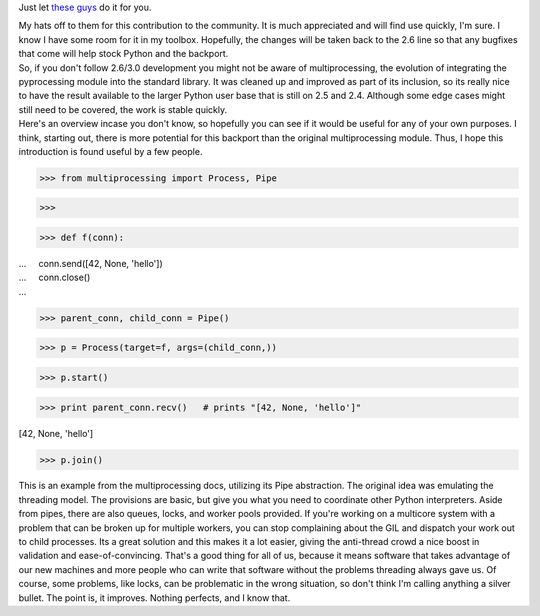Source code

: Just let `these
guys <http://code.google.com/p/python-multiprocessing/>`__ do it for
you.

.. container::

.. container::

   My hats off to them for this contribution to the community. It is
   much appreciated and will find use quickly, I'm sure. I know I have
   some room for it in my toolbox. Hopefully, the changes will be taken
   back to the 2.6 line so that any bugfixes that come will help stock
   Python and the backport.

.. container::

.. container::

   So, if you don't follow 2.6/3.0 development you might not be aware of
   multiprocessing, the evolution of integrating the pyprocessing module
   into the standard library. It was cleaned up and improved as part of
   its inclusion, so its really nice to have the result available to the
   larger Python user base that is still on 2.5 and 2.4. Although some
   edge cases might still need to be covered, the work is stable
   quickly.

.. container::

.. container::

   Here's an overview incase you don't know, so hopefully you can see if
   it would be useful for any of your own purposes. I think, starting
   out, there is more potential for this backport than the original
   multiprocessing module. Thus, I hope this introduction is found
   useful by a few people.

.. container::

.. container::

   .. container::

      >>> from multiprocessing import Process, Pipe

   .. container::

      >>>

   .. container::

      >>> def f(conn):

   .. container::

      ...     conn.send([42, None, 'hello'])

   .. container::

      ...     conn.close()

   .. container::

      ...

   .. container::

      >>> parent_conn, child_conn = Pipe()

   .. container::

      >>> p = Process(target=f, args=(child_conn,))

   .. container::

      >>> p.start()

   .. container::

      >>> print parent_conn.recv()   # prints "[42, None, 'hello']"

   .. container::

      [42, None, 'hello']

   .. container::

      >>> p.join()

   .. container::

   .. container::

      This is an example from the multiprocessing docs, utilizing its
      Pipe abstraction. The original idea was emulating the threading
      model. The provisions are basic, but give you what you need to
      coordinate other Python interpreters. Aside from pipes, there are
      also queues, locks, and worker pools provided. If you're working
      on a multicore system with a problem that can be broken up for
      multiple workers, you can stop complaining about the GIL and
      dispatch your work out to child processes. Its a great solution
      and this makes it a lot easier, giving the anti-thread crowd a
      nice boost in validation and ease-of-convincing. That's a good
      thing for all of us, because it means software that takes
      advantage of our new machines and more people who can write that
      software without the problems threading always gave us. Of course,
      some problems, like locks, can be problematic in the wrong
      situation, so don't think I'm calling anything a silver bullet.
      The point is, it improves. Nothing perfects, and I know that.
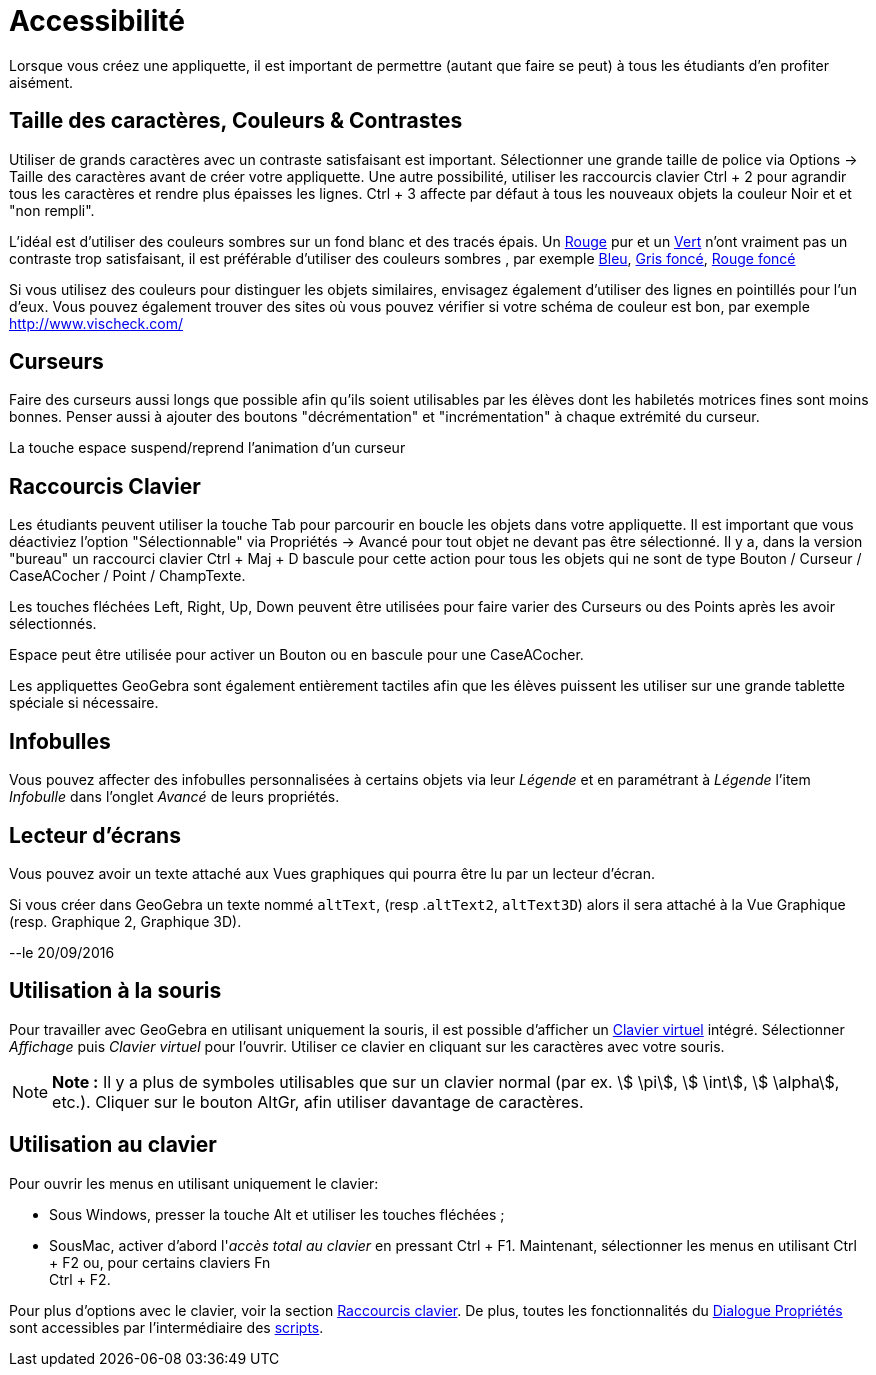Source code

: = Accessibilité
:page-en: Accessibility
ifdef::env-github[:imagesdir: /fr/modules/ROOT/assets/images]

Lorsque vous créez une appliquette, il est important de permettre (autant que faire se peut) à tous les étudiants d'en
profiter aisément.

:toc:

== Taille des caractères, Couleurs & Contrastes

Utiliser de grands caractères avec un contraste satisfaisant est important. Sélectionner une grande taille de police via
Options -> Taille des caractères avant de créer votre appliquette. Une autre possibilité, utiliser les raccourcis
clavier [.kcode]#Ctrl# + [.kcode]#2# pour agrandir tous les caractères et rendre plus épaisses les lignes.
[.kcode]#Ctrl# + [.kcode]#3# affecte par défaut à tous les nouveaux objets la couleur Noir et et "non rempli".

L'idéal est d'utiliser des couleurs sombres sur un fond blanc et des tracés épais. Un
http://snook.ca/technical/colour_contrast/colour.html#fg=FF0000,bg=FFFFFF[Rouge] pur et un
http://snook.ca/technical/colour_contrast/colour.html#fg=00FF00,bg=FFFFFF[Vert] n'ont vraiment pas un contraste trop
satisfaisant, il est préférable d'utiliser des couleurs sombres , par exemple
http://snook.ca/technical/colour_contrast/colour.html#fg=0000FF,bg=FFFFFF[Bleu],
http://snook.ca/technical/colour_contrast/colour.html#fg=226600,bg=FFFFFF[Gris foncé],
http://snook.ca/technical/colour_contrast/colour.html#fg=990033,bg=FFFFFF[Rouge foncé]

Si vous utilisez des couleurs pour distinguer les objets similaires, envisagez également d'utiliser des lignes en
pointillés pour l'un d'eux. Vous pouvez également trouver des sites où vous pouvez vérifier si votre schéma de couleur
est bon, par exemple http://www.vischeck.com/

== Curseurs

Faire des curseurs aussi longs que possible afin qu'ils soient utilisables par les élèves dont les habiletés motrices
fines sont moins bonnes. Penser aussi à ajouter des boutons "décrémentation" et "incrémentation" à chaque extrémité du
curseur.

La touche [.kcode]#espace# suspend/reprend l'animation d'un curseur

== Raccourcis Clavier

Les étudiants peuvent utiliser la touche [.kcode]#Tab# pour parcourir en boucle les objets dans votre appliquette. Il
est important que vous déactiviez l'option "Sélectionnable" via Propriétés -> Avancé pour tout objet ne devant pas être
sélectionné. Il y a, dans la version "bureau" un raccourci clavier [.kcode]#Ctrl# + [.kcode]#Maj# + [.kcode]#D# bascule
pour cette action pour tous les objets qui ne sont de type Bouton / Curseur / CaseACocher / Point / ChampTexte.

Les touches fléchées [.kcode]#Left#, [.kcode]#Right#, [.kcode]#Up#, [.kcode]#Down# peuvent être utilisées pour faire
varier des Curseurs ou des Points après les avoir sélectionnés.

[.kcode]#Espace# peut être utilisée pour activer un Bouton ou en bascule pour une CaseACocher.

Les appliquettes GeoGebra sont également entièrement tactiles afin que les élèves puissent les utiliser sur une grande
tablette spéciale si nécessaire.

== Infobulles

Vous pouvez affecter des infobulles personnalisées à certains objets via leur _Légende_ et en paramétrant à _Légende_
l'item _Infobulle_ dans l'onglet _Avancé_ de leurs propriétés.

== Lecteur d'écrans

Vous pouvez avoir un texte attaché aux Vues graphiques qui pourra être lu par un lecteur d'écran.

Si vous créer dans GeoGebra un texte nommé `++altText++`, (resp .`++altText2++`, `++altText3D++`) alors il sera attaché
à la Vue Graphique (resp. Graphique 2, Graphique 3D).

--le 20/09/2016

== Utilisation à la souris

Pour travailler avec GeoGebra en utilisant uniquement la souris, il est possible d'afficher un
xref:/Clavier_virtuel.adoc[Clavier virtuel] intégré. Sélectionner _Affichage_ puis _Clavier virtuel_ pour l'ouvrir.
Utiliser ce clavier en cliquant sur les caractères avec votre souris.

[NOTE]
====

*Note :* Il y a plus de symboles utilisables que sur un clavier normal (par ex. stem:[ \pi], stem:[ \int], stem:[
\alpha], etc.). Cliquer sur le bouton [.kcode]#AltGr#, afin utiliser davantage de caractères.

====

== Utilisation au clavier

Pour ouvrir les menus en utilisant uniquement le clavier:

* Sous Windows, presser la touche [.kcode]#Alt# et utiliser les touches fléchées ;
* SousMac, activer d'abord l'_accès total au clavier_ en pressant [.kcode]#Ctrl# + [.kcode]#F1#. Maintenant,
sélectionner les menus en utilisant [.kcode]#Ctrl# + [.kcode]#F2# ou, pour certains claviers [.kcode]#Fn# +
[.kcode]#Ctrl# + [.kcode]#F2#.

Pour plus d'options avec le clavier, voir la section xref:/Raccourcis_clavier.adoc[Raccourcis clavier]. De plus, toutes
les fonctionnalités du xref:/Dialogue_Propriétés.adoc[Dialogue Propriétés] sont accessibles par l'intermédiaire des
xref:/Script.adoc[scripts].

··········

Each line of the listing is to be retyped exactly, and its pictures are to be dropped.

Source code

: Just let `these
guys <http://code.google.com/p/python-multiprocessing/>`__ do it for
you.

.. container::

.. container::

   My hats off to them for this contribution to the community. It is
   much appreciated and will find use quickly, I'm sure. I know I have
   some room for it in my toolbox. Hopefully, the changes will be taken
   back to the 2.6 line so that any bugfixes that come will help stock
   Python and the backport.

.. container::

.. container::

   So, if you don't follow 2.6/3.0 development you might not be aware of
   multiprocessing, the evolution of integrating the pyprocessing module
   into the standard library. It was cleaned up and improved as part of
   its inclusion, so its really nice to have the result available to the
   larger Python user base that is still on 2.5 and 2.4. Although some
   edge cases might still need to be covered, the work is stable
   quickly.

.. container::

.. container::

   Here's an overview incase you don't know, so hopefully you can see if
   it would be useful for any of your own purposes. I think, starting
   out, there is more potential for this backport than the original
   multiprocessing module. Thus, I hope this introduction is found
   useful by a few people.

.. container::

.. container::

   .. container::

      >>> from multiprocessing import Process, Pipe

   .. container::

      >>>

   .. container::

      >>> def f(conn):

   .. container::

      ...     conn.send([42, None, 'hello'])

   .. container::

      ...     conn.close()

   .. container::

      ...

   .. container::

      >>> parent_conn, child_conn = Pipe()

   .. container::

      >>> p = Process(target=f, args=(child_conn,))

   .. container::

      >>> p.start()

   .. container::

      >>> print parent_conn.recv()   # prints "[42, None, 'hello']"

   .. container::

      [42, None, 'hello']

   .. container::

      >>> p.join()

   .. container::

   .. container::

      This is an example from the multiprocessing docs, utilizing its
      Pipe abstraction. The original idea was emulating the threading
      model. The provisions are basic, but give you what you need to
      coordinate other Python interpreters. Aside from pipes, there are
      also queues, locks, and worker pools provided. If you're working
      on a multicore system with a problem that can be broken up for
      multiple workers, you can stop complaining about the GIL and
      dispatch your work out to child processes. Its a great solution
      and this makes it a lot easier, giving the anti-thread crowd a
      nice boost in validation and ease-of-convincing. That's a good
      thing for all of us, because it means software that takes
      advantage of our new machines and more people who can write that
      software without the problems threading always gave us. Of course,
      some problems, like locks, can be problematic in the wrong
      situation, so don't think I'm calling anything a silver bullet.
      The point is, it improves. Nothing perfects, and I know that.
Source code

: = Accessibilité
:page-en: Accessibility
ifdef::env-github[:imagesdir: /fr/modules/ROOT/assets/images]

Lorsque vous créez une appliquette, il est important de permettre (autant que faire se peut) à tous les étudiants d'en
profiter aisément.

:toc:

== Taille des caractères, Couleurs & Contrastes

Utiliser de grands caractères avec un contraste satisfaisant est important. Sélectionner une grande taille de police via
Options -> Taille des caractères avant de créer votre appliquette. Une autre possibilité, utiliser les raccourcis
clavier [.kcode]#Ctrl# + [.kcode]#2# pour agrandir tous les caractères et rendre plus épaisses les lignes.
[.kcode]#Ctrl# + [.kcode]#3# affecte par défaut à tous les nouveaux objets la couleur Noir et et "non rempli".

L'idéal est d'utiliser des couleurs sombres sur un fond blanc et des tracés épais. Un
http://snook.ca/technical/colour_contrast/colour.html#fg=FF0000,bg=FFFFFF[Rouge] pur et un
http://snook.ca/technical/colour_contrast/colour.html#fg=00FF00,bg=FFFFFF[Vert] n'ont vraiment pas un contraste trop
satisfaisant, il est préférable d'utiliser des couleurs sombres , par exemple
http://snook.ca/technical/colour_contrast/colour.html#fg=0000FF,bg=FFFFFF[Bleu],
http://snook.ca/technical/colour_contrast/colour.html#fg=226600,bg=FFFFFF[Gris foncé],
http://snook.ca/technical/colour_contrast/colour.html#fg=990033,bg=FFFFFF[Rouge foncé]

Si vous utilisez des couleurs pour distinguer les objets similaires, envisagez également d'utiliser des lignes en
pointillés pour l'un d'eux. Vous pouvez également trouver des sites où vous pouvez vérifier si votre schéma de couleur
est bon, par exemple http://www.vischeck.com/

== Curseurs

Faire des curseurs aussi longs que possible afin qu'ils soient utilisables par les élèves dont les habiletés motrices
fines sont moins bonnes. Penser aussi à ajouter des boutons "décrémentation" et "incrémentation" à chaque extrémité du
curseur.

La touche [.kcode]#espace# suspend/reprend l'animation d'un curseur

== Raccourcis Clavier

Les étudiants peuvent utiliser la touche [.kcode]#Tab# pour parcourir en boucle les objets dans votre appliquette. Il
est important que vous déactiviez l'option "Sélectionnable" via Propriétés -> Avancé pour tout objet ne devant pas être
sélectionné. Il y a, dans la version "bureau" un raccourci clavier [.kcode]#Ctrl# + [.kcode]#Maj# + [.kcode]#D# bascule
pour cette action pour tous les objets qui ne sont de type Bouton / Curseur / CaseACocher / Point / ChampTexte.

Les touches fléchées [.kcode]#Left#, [.kcode]#Right#, [.kcode]#Up#, [.kcode]#Down# peuvent être utilisées pour faire
varier des Curseurs ou des Points après les avoir sélectionnés.

[.kcode]#Espace# peut être utilisée pour activer un Bouton ou en bascule pour une CaseACocher.

Les appliquettes GeoGebra sont également entièrement tactiles afin que les élèves puissent les utiliser sur une grande
tablette spéciale si nécessaire.

== Infobulles

Vous pouvez affecter des infobulles personnalisées à certains objets via leur _Légende_ et en paramétrant à _Légende_
l'item _Infobulle_ dans l'onglet _Avancé_ de leurs propriétés.

== Lecteur d'écrans

Vous pouvez avoir un texte attaché aux Vues graphiques qui pourra être lu par un lecteur d'écran.

Si vous créer dans GeoGebra un texte nommé `++altText++`, (resp .`++altText2++`, `++altText3D++`) alors il sera attaché
à la Vue Graphique (resp. Graphique 2, Graphique 3D).

--le 20/09/2016

== Utilisation à la souris

Pour travailler avec GeoGebra en utilisant uniquement la souris, il est possible d'afficher un
xref:/Clavier_virtuel.adoc[Clavier virtuel] intégré. Sélectionner _Affichage_ puis _Clavier virtuel_ pour l'ouvrir.
Utiliser ce clavier en cliquant sur les caractères avec votre souris.

[NOTE]
====

*Note :* Il y a plus de symboles utilisables que sur un clavier normal (par ex. stem:[ \pi], stem:[ \int], stem:[
\alpha], etc.). Cliquer sur le bouton [.kcode]#AltGr#, afin utiliser davantage de caractères.

====

== Utilisation au clavier

Pour ouvrir les menus en utilisant uniquement le clavier:

* Sous Windows, presser la touche [.kcode]#Alt# et utiliser les touches fléchées ;
* SousMac, activer d'abord l'_accès total au clavier_ en pressant [.kcode]#Ctrl# + [.kcode]#F1#. Maintenant,
sélectionner les menus en utilisant [.kcode]#Ctrl# + [.kcode]#F2# ou, pour certains claviers [.kcode]#Fn# +
[.kcode]#Ctrl# + [.kcode]#F2#.

Pour plus d'options avec le clavier, voir la section xref:/Raccourcis_clavier.adoc[Raccourcis clavier]. De plus, toutes
les fonctionnalités du xref:/Dialogue_Propriétés.adoc[Dialogue Propriétés] sont accessibles par l'intermédiaire des
xref:/Script.adoc[scripts].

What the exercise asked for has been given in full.